Nothing should appear in the answer except the line containing "224 246 2195" and the lines following it through the end of the listing, each given exactly.

[Start of Attachment]

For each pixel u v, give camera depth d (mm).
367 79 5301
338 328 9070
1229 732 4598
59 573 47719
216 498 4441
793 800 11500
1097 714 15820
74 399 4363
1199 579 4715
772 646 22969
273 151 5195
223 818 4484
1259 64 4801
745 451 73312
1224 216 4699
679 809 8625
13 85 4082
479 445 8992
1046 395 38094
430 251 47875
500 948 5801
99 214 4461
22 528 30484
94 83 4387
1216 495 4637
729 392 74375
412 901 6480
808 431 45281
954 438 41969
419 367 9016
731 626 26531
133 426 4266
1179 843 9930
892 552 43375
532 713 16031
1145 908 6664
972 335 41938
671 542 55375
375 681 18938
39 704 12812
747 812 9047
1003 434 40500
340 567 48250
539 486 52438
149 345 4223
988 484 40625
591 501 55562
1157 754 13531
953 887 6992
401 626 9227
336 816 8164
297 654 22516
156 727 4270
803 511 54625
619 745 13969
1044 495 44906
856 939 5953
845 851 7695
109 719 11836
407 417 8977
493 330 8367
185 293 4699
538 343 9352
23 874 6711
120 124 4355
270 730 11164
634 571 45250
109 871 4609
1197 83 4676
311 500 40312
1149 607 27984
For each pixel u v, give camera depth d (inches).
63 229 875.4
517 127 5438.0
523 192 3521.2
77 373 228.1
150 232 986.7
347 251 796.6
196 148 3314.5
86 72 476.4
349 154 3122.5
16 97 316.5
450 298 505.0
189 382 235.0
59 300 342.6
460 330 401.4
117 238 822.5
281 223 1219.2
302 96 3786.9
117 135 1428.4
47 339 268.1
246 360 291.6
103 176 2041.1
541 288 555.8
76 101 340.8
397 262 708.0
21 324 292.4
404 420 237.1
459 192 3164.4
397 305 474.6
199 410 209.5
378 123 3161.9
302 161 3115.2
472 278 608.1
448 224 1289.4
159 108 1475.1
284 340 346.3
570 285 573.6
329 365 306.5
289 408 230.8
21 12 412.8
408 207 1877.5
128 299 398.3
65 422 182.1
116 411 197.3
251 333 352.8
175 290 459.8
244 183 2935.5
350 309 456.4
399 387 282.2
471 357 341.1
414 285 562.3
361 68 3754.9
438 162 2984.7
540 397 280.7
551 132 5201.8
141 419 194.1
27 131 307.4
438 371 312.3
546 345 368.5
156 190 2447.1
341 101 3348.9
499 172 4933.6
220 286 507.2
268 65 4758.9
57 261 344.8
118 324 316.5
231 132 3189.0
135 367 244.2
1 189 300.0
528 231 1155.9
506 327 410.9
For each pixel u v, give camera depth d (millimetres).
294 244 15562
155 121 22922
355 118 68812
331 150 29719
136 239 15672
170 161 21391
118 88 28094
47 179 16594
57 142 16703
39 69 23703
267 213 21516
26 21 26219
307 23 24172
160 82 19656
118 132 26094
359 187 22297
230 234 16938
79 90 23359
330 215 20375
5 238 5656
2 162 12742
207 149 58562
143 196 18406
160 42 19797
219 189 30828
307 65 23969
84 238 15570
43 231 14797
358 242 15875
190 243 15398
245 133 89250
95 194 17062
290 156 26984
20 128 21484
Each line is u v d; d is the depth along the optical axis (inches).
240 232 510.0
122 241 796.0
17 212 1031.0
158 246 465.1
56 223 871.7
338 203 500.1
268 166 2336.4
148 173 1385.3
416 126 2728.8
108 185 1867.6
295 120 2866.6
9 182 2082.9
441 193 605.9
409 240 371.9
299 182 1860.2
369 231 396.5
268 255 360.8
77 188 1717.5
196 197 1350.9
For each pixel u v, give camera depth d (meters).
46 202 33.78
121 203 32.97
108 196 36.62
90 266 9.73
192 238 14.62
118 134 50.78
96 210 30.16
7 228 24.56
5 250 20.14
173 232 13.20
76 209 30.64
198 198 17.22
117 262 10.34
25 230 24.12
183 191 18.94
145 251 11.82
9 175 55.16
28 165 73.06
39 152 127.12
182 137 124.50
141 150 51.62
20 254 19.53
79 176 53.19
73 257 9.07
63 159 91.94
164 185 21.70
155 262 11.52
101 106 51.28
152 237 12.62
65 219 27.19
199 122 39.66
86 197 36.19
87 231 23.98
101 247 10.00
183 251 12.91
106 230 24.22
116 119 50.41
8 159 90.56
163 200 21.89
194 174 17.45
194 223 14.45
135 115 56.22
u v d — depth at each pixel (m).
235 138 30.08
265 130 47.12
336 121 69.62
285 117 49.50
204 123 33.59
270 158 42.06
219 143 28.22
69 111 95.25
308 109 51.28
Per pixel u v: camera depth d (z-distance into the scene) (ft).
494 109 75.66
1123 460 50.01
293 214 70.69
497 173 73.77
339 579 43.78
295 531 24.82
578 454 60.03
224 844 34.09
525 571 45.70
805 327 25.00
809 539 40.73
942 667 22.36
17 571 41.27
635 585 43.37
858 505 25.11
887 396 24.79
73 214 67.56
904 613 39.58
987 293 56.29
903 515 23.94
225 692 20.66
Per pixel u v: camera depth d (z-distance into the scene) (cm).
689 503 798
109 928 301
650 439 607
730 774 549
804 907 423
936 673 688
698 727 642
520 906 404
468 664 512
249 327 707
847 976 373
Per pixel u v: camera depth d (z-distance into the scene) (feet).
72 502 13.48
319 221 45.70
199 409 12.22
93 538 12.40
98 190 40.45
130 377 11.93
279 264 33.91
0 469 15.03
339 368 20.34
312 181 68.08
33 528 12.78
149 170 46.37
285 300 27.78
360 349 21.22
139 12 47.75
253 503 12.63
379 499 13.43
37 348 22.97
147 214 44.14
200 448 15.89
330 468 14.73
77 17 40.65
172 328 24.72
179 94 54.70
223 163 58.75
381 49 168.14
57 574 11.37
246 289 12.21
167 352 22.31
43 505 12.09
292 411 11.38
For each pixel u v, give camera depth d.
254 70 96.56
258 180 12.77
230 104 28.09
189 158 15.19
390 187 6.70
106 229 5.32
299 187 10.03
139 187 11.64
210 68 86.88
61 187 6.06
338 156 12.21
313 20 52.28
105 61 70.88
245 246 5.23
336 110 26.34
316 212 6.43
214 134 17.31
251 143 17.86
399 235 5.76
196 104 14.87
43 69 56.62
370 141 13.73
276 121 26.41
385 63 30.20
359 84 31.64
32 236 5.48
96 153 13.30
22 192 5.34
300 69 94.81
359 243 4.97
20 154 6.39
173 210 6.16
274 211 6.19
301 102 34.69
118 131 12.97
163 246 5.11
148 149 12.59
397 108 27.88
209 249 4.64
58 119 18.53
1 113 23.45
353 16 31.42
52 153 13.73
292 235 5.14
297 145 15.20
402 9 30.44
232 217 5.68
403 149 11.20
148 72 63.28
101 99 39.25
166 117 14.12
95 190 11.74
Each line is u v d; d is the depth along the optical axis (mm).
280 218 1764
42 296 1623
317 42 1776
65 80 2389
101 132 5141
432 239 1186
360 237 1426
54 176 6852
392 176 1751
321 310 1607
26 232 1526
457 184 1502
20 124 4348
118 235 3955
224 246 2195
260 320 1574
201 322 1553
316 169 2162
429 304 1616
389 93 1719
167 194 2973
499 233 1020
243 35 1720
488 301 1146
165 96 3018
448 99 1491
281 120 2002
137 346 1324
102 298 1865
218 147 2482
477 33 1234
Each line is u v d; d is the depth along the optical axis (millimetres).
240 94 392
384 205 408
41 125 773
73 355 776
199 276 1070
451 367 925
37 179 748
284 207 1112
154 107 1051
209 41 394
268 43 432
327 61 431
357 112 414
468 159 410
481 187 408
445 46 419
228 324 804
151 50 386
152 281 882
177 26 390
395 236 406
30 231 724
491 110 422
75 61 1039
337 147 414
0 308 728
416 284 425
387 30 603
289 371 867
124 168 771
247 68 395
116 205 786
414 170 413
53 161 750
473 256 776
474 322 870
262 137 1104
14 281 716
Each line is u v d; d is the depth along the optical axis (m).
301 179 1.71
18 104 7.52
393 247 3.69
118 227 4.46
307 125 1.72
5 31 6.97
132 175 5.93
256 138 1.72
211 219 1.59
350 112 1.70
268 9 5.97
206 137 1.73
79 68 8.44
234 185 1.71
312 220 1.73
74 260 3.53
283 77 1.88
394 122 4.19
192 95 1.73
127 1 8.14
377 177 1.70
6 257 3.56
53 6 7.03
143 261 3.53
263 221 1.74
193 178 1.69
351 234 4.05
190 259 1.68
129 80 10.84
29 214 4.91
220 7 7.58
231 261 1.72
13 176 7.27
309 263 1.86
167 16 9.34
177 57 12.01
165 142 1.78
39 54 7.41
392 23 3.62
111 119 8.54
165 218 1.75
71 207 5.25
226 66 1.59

[End of Attachment]

**Exercise response**:
224 246 2195
260 320 1574
201 322 1553
316 169 2162
429 304 1616
389 93 1719
167 194 2973
499 233 1020
243 35 1720
488 301 1146
165 96 3018
448 99 1491
281 120 2002
137 346 1324
102 298 1865
218 147 2482
477 33 1234
Each line is u v d; d is the depth along the optical axis (millimetres).
240 94 392
384 205 408
41 125 773
73 355 776
199 276 1070
451 367 925
37 179 748
284 207 1112
154 107 1051
209 41 394
268 43 432
327 61 431
357 112 414
468 159 410
481 187 408
445 46 419
228 324 804
151 50 386
152 281 882
177 26 390
395 236 406
30 231 724
491 110 422
75 61 1039
337 147 414
0 308 728
416 284 425
387 30 603
289 371 867
124 168 771
247 68 395
116 205 786
414 170 413
53 161 750
473 256 776
474 322 870
262 137 1104
14 281 716
Each line is u v d; d is the depth along the optical axis (m).
301 179 1.71
18 104 7.52
393 247 3.69
118 227 4.46
307 125 1.72
5 31 6.97
132 175 5.93
256 138 1.72
211 219 1.59
350 112 1.70
268 9 5.97
206 137 1.73
79 68 8.44
234 185 1.71
312 220 1.73
74 260 3.53
283 77 1.88
394 122 4.19
192 95 1.73
127 1 8.14
377 177 1.70
6 257 3.56
53 6 7.03
143 261 3.53
263 221 1.74
193 178 1.69
351 234 4.05
190 259 1.68
129 80 10.84
29 214 4.91
220 7 7.58
231 261 1.72
13 176 7.27
309 263 1.86
167 16 9.34
177 57 12.01
165 142 1.78
39 54 7.41
392 23 3.62
111 119 8.54
165 218 1.75
71 207 5.25
226 66 1.59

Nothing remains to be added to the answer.